RECORDS FOR PROCESSING –
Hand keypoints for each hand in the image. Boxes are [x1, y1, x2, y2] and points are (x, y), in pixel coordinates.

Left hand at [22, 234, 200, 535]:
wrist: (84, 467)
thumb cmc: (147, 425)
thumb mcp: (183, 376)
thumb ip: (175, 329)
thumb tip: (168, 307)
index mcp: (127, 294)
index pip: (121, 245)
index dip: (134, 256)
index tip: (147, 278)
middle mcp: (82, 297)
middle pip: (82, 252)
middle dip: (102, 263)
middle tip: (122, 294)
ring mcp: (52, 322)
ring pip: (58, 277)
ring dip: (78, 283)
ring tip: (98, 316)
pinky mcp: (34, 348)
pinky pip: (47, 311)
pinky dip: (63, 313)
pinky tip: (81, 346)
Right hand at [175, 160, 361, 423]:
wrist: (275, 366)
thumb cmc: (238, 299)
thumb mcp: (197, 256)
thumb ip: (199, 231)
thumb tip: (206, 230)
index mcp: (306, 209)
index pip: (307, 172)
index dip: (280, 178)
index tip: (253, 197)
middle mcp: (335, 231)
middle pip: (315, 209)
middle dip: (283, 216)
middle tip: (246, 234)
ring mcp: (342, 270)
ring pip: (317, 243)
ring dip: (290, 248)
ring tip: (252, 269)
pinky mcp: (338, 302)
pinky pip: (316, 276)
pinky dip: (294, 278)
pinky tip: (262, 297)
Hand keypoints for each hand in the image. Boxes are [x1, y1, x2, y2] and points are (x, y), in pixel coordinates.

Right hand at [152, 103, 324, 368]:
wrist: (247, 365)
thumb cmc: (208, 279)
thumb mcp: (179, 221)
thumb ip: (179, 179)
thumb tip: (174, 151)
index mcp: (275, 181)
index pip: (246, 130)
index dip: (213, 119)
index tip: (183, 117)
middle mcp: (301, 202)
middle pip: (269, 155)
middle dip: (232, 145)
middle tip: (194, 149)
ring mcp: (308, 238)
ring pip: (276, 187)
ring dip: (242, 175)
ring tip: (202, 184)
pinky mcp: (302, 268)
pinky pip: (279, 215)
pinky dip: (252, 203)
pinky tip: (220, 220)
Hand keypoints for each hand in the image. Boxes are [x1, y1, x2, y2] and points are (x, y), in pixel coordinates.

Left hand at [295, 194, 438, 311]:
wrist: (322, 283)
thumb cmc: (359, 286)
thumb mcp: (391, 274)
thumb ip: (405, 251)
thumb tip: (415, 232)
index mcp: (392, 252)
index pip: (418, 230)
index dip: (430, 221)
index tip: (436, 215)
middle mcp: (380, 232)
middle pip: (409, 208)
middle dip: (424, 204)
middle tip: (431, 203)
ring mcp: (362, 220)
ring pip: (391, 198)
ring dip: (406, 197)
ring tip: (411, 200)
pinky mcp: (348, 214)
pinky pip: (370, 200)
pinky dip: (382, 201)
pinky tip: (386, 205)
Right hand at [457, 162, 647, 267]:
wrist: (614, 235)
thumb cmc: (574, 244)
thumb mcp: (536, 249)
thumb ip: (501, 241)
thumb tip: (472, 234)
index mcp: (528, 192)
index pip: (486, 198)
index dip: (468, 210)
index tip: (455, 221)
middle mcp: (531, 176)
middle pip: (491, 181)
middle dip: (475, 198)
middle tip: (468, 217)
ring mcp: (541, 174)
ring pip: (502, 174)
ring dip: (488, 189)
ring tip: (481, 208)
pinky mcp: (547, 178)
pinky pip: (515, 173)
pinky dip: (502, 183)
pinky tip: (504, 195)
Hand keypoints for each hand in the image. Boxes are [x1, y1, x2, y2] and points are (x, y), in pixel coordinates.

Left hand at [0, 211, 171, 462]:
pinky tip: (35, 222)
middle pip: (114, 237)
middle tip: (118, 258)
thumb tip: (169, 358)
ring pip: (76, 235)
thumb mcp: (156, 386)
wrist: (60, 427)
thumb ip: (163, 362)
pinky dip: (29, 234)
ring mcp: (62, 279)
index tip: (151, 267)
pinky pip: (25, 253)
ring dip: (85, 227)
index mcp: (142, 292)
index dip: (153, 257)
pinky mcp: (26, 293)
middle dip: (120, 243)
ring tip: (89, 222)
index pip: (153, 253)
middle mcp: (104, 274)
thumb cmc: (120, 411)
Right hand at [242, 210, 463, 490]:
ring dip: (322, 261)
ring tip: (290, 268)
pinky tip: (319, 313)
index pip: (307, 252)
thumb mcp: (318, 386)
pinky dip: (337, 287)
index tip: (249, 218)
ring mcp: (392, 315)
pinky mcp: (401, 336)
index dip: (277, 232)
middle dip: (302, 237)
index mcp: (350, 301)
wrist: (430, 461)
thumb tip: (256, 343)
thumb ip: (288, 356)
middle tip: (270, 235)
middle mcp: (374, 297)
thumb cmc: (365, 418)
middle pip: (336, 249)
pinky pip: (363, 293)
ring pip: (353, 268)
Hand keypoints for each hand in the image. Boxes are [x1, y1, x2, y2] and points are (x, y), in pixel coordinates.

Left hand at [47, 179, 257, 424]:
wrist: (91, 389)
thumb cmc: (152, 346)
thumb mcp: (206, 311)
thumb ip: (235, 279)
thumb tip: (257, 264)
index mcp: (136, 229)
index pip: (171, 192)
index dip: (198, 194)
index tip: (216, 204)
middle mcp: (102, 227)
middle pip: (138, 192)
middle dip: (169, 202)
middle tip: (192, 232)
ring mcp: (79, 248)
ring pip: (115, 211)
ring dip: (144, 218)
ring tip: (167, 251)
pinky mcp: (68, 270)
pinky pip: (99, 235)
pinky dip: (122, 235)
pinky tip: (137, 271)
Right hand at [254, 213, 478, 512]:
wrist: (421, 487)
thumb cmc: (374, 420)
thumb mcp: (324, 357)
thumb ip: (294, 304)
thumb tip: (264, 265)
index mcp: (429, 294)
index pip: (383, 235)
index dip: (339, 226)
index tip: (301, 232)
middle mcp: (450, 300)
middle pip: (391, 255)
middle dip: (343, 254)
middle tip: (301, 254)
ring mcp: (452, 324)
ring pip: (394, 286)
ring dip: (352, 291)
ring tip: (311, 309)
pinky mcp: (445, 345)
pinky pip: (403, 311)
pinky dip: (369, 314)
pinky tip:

WORK ORDER –
Repeat every entry exactly as written above.

RESULT OF THE TASK –
Hand keypoints for each hand in the image. Boxes are [x1, y1, x2, y2] and points are (x, y), in pixel coordinates.

Left hand at [22, 234, 200, 535]:
wrist: (84, 467)
thumb cmc: (147, 425)
thumb mcp: (183, 376)
thumb ip: (175, 329)
thumb tip: (168, 307)
index mcp: (127, 294)
index pip: (121, 245)
index dip: (134, 256)
index tip: (147, 278)
middle mcp: (82, 297)
middle pip: (82, 252)
middle dip: (102, 263)
middle tip: (122, 294)
ring mcp: (52, 322)
ring pip: (58, 277)
ring dip: (78, 283)
ring tip: (98, 316)
pinky mcp: (34, 348)
pinky pip: (47, 311)
pinky dip: (63, 313)
pinky tip: (81, 346)
Right hand at [175, 160, 361, 423]:
wrist: (275, 366)
thumb cmc: (238, 299)
thumb mcp: (197, 256)
thumb ip: (199, 231)
thumb tip: (206, 230)
index mcp: (306, 209)
index pip: (307, 172)
index dip: (280, 178)
index tip: (253, 197)
middle mcp: (335, 231)
middle pip: (315, 209)
middle dip: (283, 216)
middle tip: (246, 234)
ring mcp: (342, 270)
ring pip: (317, 243)
ring dip: (290, 248)
ring tip: (252, 269)
pinky mcp: (338, 302)
pinky pip: (316, 276)
pinky dip: (294, 278)
pinky tip: (262, 297)
Hand keypoints for each hand in the image. Boxes are [x1, y1, x2, y2] and points are (x, y), in pixel coordinates.

Right hand at [152, 103, 324, 368]:
wrist: (247, 365)
thumb cmc: (208, 279)
thumb mcp: (179, 221)
thumb ip: (179, 179)
thumb tip: (174, 151)
index mcp: (275, 181)
index pip: (246, 130)
index dip: (213, 119)
index tip: (183, 117)
middle mcp: (301, 202)
middle pip: (269, 155)
middle dip: (232, 145)
middle tip: (194, 149)
ring mcp: (308, 238)
ring pip: (276, 187)
ring dip: (242, 175)
ring tip: (202, 184)
pinky mcp: (302, 268)
pinky pip: (279, 215)
pinky dip: (252, 203)
pinky tip: (220, 220)
Hand keypoints for each hand in the image. Boxes are [x1, y1, x2, y2] and points are (x, y), in pixel coordinates.

Left hand at [295, 194, 438, 311]:
wrist: (322, 283)
thumb cmc: (359, 286)
thumb mcp: (391, 274)
thumb ip: (405, 251)
thumb tip: (415, 232)
index mcp: (392, 252)
index pip: (418, 230)
index dip: (430, 221)
index tip: (436, 215)
middle mcp: (380, 232)
middle pip: (409, 208)
middle dip: (424, 204)
middle tip: (431, 203)
ring mcp: (362, 220)
ring pip: (391, 198)
ring dip: (406, 197)
ring tip: (411, 200)
pinky mcp: (348, 214)
pinky pip: (370, 200)
pinky dip: (382, 201)
pinky tip: (386, 205)
Right hand at [457, 162, 647, 267]:
wrist: (614, 235)
thumb cmc: (574, 244)
thumb mcp: (536, 249)
thumb ip: (501, 241)
thumb tip: (472, 234)
index mcp: (528, 192)
index pip: (486, 198)
index dip: (468, 210)
index tip: (455, 221)
middle mcp: (531, 176)
middle pip: (491, 181)
middle dip: (475, 198)
middle tip: (468, 217)
ring mcp: (541, 174)
ring pip: (502, 174)
ring dip: (488, 189)
ring tip: (481, 208)
pinky mcp: (547, 178)
pinky pip: (515, 173)
pinky dip: (502, 183)
pinky tip: (504, 195)
Hand keypoints for each hand in the image. Boxes are [x1, y1, x2, y2] and points are (x, y), in pixel coordinates.

Left hand at [0, 211, 171, 462]:
pinky tip: (35, 222)
middle pip: (114, 237)
middle tip: (118, 258)
thumb tip: (169, 358)
ring pip: (76, 235)
thumb mcp: (156, 386)
wrist: (60, 427)
thumb ip: (163, 362)
pinky dip: (29, 234)
ring mcp: (62, 279)
index tip: (151, 267)
pinky pip: (25, 253)
ring dip: (85, 227)
index mcp: (142, 292)
index dip: (153, 257)
pinky mcp: (26, 293)
middle dip: (120, 243)
ring tip: (89, 222)
index pip: (153, 253)
middle mcp: (104, 274)
thumb cmc: (120, 411)
Right hand at [242, 210, 463, 490]:
ring dip: (322, 261)
ring tip: (290, 268)
pinky tip: (319, 313)
index pip: (307, 252)
thumb mcp: (318, 386)
pinky dip: (337, 287)
index tip: (249, 218)
ring mcp: (392, 315)
pinky mcp: (401, 336)
index dip: (277, 232)
middle dip: (302, 237)
index mcp: (350, 301)
wrist: (430, 461)
thumb tip: (256, 343)
thumb ip: (288, 356)
middle tip: (270, 235)
middle mcp: (374, 297)
thumb cmc: (365, 418)
middle pip: (336, 249)
pinky pip: (363, 293)
ring pip: (353, 268)
Hand keypoints for each hand in the image. Boxes are [x1, y1, x2, y2] and points are (x, y), in pixel coordinates.

Left hand at [47, 179, 257, 424]:
wrist: (91, 389)
thumb cmc: (152, 346)
thumb mcp: (206, 311)
thumb ip: (235, 279)
thumb tip: (257, 264)
index mcp: (136, 229)
index pip: (171, 192)
index dip: (198, 194)
index tip: (216, 204)
middle mcp: (102, 227)
middle pip: (138, 192)
middle dip: (169, 202)
middle tip: (192, 232)
ring mcp: (79, 248)
ring pip: (115, 211)
ring dip: (144, 218)
ring tip: (167, 251)
pinky mcp: (68, 270)
pinky pip: (99, 235)
pinky dip: (122, 235)
pinky tip: (137, 271)
Right hand at [254, 213, 478, 512]:
wrist: (421, 487)
thumb cmc: (374, 420)
thumb mcp: (324, 357)
thumb ip: (294, 304)
thumb tip: (264, 265)
index mcp: (429, 294)
index pip: (383, 235)
index dip: (339, 226)
index tip: (301, 232)
middle mcp: (450, 300)
middle pip: (391, 255)
middle dip: (343, 254)
middle tip: (301, 254)
ring mcp: (452, 324)
ring pip: (394, 286)
ring dip: (352, 291)
ring tip: (311, 309)
pinky mcp: (445, 345)
pinky pip: (403, 311)
pinky dip: (369, 314)
pinky tip:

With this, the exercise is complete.